Vladimir Ilic at today's press conference
Speaking at a press conference, Ilic said that residents are foreign private persons employed in domestic or foreign companies who have branches in Serbia, as well as Serbian citizens employed in branches of domestic companies abroad. He added that the tax rate for income tax return is 10%.
He explained that the tax base consists of taxable income, which is gross income minus personal exemptions, and added that personal exemptions form 40% of an average monthly salary in Serbia in 2005, plus 15% for every dependent in the household. According to Ilic, total exemptions cannot exceed 50% of the tax base.
Ilic recalled that penalty fees for submitting income tax returns after March 15 range from 5,000 to 50,000 and added that last year 8,882 income tax returns were submitted, with the tax base totaling 9.6 billion dinars. The Tax Administration processed 8,234 income tax returns and calculated a tax base of 8.7 billion dinars.
Ilic pointed out that as of this summer, a cross-assessment of the origin of citizens' assets at the rate of 20% will be applied and warned that income tax evasion will be a prosecutable offence, for which even a prison sentence could be pronounced.
He pointed out that there are illegal sources of income which the government is not informed about, such as 'under the table' transactions.
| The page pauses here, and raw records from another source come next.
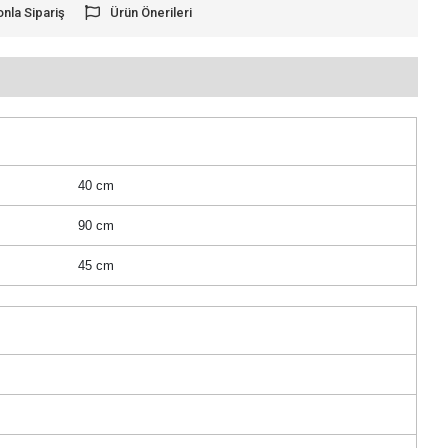
onla Sipariş
Ürün Önerileri
40 cm
90 cm
45 cm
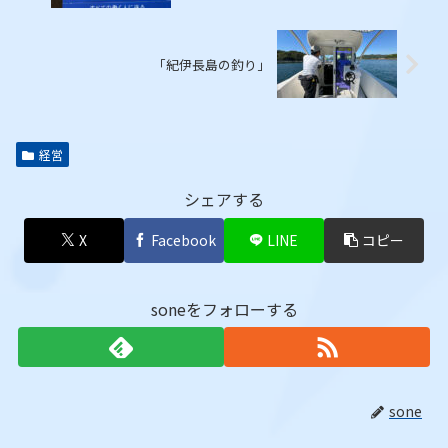
「紀伊長島の釣り」
経営
シェアする
X
Facebook
LINE
コピー
soneをフォローする
sone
Ilic also announced that this year, the Tax Administration will observe the increase of taxpayer assets and compare it with their declared income.
For example if someone declares €100,000 worth of income but increases their assets for lets say €1 million, it is obvious that they had €900,000 of undeclared income. This will be the tax basis for cross-assessment of the origin of assets, explained Ilic.
He said that the Tax Administration has a database with information on citizens' assets starting from January 1, 2003. All those who had assets valued at 20 million dinars (which was around €300,000 at the time) were under obligation to declare it.
For those who have done so there will be no problem, unlike the others, who will have a great deal of explaining to do once the cross-assessment of the origin of assets is applied, warned Ilic.